# Amazon SageMaker JumpStart Object Detection for Bird Species

## Introduction

Object detection is the process of identifying and localizing objects in an image. A typical object detection solution takes an image as input and provides a bounding box on the image where an object of interest is found. It also identifies what type of object the box encapsulates.

This notebook is an end-to-end example showing how Amazon SageMaker JumpStart can be used to train an object detection model on a custom dataset. We use the [Caltech Birds (CUB 200 2011)](http://www.vision.caltech.edu/visipedia/CUB-200-2011.html) dataset, which contains images of 200 bird species with bounding box annotations.

### What is JumpStart?

JumpStart provides pre-trained models that can be fine-tuned on your custom data without writing training scripts. This notebook uses the **Faster R-CNN with ResNet-50** backbone, which is a popular object detection architecture that balances accuracy and speed.

### What You'll Learn

- How to prepare custom data in COCO format for object detection
- How to train a JumpStart model on your own dataset
- How to deploy and test an object detection model
- How to visualize detection results

In [None]:
import os
import json
import time
from sagemaker.core.helper.session_helper import Session, get_execution_role
from sagemaker.train.model_trainer import ModelTrainer
from sagemaker.train.configs import InputData
from sagemaker.core.jumpstart.configs import JumpStartConfig

sagemaker_session = Session()
bucket = sagemaker_session.default_bucket()
role = get_execution_role()

print(f'Bucket: {bucket}')
print(f'Role: {role}')

## 1. Download and Prepare CUB Dataset

The [Caltech Birds (CUB 200 2011)](http://www.vision.caltech.edu/visipedia/CUB-200-2011.html) dataset contains 11,788 images across 200 bird species. Each species comes with around 60 images, with a typical size of about 350 pixels by 500 pixels. Bounding boxes are provided for each bird in the image.

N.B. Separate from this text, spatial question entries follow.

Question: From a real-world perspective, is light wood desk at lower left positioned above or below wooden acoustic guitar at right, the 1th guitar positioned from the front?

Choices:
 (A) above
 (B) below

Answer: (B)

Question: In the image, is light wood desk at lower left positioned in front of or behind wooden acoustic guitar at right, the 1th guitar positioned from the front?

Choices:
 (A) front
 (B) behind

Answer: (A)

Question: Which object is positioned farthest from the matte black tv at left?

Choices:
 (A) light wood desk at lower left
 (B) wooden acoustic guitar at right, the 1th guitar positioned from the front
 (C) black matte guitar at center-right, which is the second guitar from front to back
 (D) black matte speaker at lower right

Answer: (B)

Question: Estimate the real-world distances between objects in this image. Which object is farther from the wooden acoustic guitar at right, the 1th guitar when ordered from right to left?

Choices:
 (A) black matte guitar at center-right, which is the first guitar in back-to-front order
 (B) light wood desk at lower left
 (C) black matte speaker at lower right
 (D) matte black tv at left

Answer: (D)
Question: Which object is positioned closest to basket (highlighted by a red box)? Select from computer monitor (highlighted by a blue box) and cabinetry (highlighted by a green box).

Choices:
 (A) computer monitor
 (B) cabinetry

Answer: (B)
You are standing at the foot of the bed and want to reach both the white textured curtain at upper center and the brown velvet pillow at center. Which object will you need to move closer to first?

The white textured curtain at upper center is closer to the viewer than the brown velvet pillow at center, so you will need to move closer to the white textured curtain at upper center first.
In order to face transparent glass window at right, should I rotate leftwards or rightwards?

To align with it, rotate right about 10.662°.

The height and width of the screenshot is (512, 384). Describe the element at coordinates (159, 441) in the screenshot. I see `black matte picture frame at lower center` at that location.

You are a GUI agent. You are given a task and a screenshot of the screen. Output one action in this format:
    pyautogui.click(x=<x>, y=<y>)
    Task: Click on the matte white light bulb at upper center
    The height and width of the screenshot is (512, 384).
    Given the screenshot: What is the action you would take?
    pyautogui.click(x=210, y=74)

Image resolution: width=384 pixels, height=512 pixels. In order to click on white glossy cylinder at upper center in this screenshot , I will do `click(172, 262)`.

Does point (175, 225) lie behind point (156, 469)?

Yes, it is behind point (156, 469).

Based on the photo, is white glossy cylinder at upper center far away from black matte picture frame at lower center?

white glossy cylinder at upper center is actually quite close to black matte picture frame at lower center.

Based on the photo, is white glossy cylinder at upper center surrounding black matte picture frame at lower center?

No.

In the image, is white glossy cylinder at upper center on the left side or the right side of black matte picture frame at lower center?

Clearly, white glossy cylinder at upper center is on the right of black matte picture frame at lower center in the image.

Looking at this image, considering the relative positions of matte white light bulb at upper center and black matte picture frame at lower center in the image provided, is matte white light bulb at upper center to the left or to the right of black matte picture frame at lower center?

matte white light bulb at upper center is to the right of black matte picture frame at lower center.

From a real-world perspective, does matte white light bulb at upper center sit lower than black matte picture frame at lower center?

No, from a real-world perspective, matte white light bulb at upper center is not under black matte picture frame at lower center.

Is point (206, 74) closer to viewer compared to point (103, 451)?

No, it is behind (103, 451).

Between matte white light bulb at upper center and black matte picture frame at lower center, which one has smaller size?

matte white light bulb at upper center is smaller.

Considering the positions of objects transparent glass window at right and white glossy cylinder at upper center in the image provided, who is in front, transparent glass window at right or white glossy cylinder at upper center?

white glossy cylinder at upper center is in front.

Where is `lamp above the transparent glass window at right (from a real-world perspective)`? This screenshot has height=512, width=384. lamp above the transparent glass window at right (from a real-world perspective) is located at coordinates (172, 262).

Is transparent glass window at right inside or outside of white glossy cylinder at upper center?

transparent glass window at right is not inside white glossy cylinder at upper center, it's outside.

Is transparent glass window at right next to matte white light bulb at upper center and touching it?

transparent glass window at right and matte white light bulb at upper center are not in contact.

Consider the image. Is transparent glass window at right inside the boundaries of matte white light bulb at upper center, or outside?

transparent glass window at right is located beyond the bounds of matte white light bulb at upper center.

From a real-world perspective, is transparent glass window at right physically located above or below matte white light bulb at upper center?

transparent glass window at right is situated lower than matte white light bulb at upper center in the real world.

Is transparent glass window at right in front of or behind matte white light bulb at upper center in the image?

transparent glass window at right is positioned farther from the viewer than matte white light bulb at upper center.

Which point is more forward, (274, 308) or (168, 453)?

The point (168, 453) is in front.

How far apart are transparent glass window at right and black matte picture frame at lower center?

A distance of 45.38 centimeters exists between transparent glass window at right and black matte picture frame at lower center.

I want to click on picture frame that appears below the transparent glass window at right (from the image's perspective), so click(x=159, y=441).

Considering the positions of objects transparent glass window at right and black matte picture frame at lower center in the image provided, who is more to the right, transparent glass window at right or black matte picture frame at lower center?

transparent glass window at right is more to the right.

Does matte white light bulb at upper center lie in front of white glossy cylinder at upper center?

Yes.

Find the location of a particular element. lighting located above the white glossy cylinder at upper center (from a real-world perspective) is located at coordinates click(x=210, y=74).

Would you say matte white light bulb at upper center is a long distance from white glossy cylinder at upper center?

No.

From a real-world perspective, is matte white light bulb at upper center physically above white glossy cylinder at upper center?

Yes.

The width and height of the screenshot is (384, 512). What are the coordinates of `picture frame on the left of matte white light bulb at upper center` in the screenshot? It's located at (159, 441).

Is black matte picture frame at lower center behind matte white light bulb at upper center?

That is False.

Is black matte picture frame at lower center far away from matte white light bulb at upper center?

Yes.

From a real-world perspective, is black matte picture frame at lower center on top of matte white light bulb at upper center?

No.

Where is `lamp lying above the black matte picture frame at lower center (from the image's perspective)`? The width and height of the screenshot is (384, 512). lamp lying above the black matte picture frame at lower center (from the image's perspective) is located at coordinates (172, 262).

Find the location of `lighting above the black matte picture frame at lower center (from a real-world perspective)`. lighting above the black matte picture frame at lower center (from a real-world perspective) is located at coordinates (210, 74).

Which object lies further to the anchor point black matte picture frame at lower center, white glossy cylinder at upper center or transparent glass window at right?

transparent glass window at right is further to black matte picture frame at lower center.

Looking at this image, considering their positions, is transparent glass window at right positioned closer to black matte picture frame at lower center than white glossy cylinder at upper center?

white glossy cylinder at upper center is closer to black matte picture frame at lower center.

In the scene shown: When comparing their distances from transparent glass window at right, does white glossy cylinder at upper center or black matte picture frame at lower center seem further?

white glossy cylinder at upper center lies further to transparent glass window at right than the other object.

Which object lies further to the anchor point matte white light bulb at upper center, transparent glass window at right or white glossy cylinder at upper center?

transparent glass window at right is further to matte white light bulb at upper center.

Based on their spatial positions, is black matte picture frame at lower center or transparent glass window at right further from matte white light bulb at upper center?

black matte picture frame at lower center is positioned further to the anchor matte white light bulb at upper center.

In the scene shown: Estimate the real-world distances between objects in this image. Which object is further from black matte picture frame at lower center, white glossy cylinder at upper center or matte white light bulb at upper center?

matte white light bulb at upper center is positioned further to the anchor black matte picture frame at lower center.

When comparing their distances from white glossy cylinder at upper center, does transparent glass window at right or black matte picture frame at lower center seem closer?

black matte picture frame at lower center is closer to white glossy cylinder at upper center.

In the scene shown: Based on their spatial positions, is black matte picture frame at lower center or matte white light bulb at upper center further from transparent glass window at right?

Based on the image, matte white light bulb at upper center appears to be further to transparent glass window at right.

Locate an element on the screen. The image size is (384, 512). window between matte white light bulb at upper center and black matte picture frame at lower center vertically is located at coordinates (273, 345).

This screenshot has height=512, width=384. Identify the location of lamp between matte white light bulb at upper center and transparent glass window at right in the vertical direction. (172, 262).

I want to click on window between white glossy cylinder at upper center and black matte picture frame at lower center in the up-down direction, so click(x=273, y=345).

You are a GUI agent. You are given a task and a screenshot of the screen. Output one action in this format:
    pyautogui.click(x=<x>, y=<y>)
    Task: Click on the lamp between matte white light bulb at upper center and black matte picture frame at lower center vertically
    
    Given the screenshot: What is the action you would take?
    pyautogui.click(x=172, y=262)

For this demonstration, we'll use a subset of 5 bird species to keep training time manageable. The same approach works for all 200 species.

In [None]:
# Download CUB-200-2011 dataset
!wget -q https://data.caltech.edu/records/65de6-vp158/files/CUB_200_2011.tgz
!tar -xzf CUB_200_2011.tgz
print('Dataset downloaded and extracted')

## 2. Create COCO Format Annotations

JumpStart object detection models expect data in COCO (Common Objects in Context) format, which is a standard format for object detection datasets.

### COCO Format Structure

A COCO dataset consists of:
- **images**: List of image metadata (id, filename, width, height)
- **annotations**: List of bounding boxes with category labels
- **categories**: List of object categories (id, name)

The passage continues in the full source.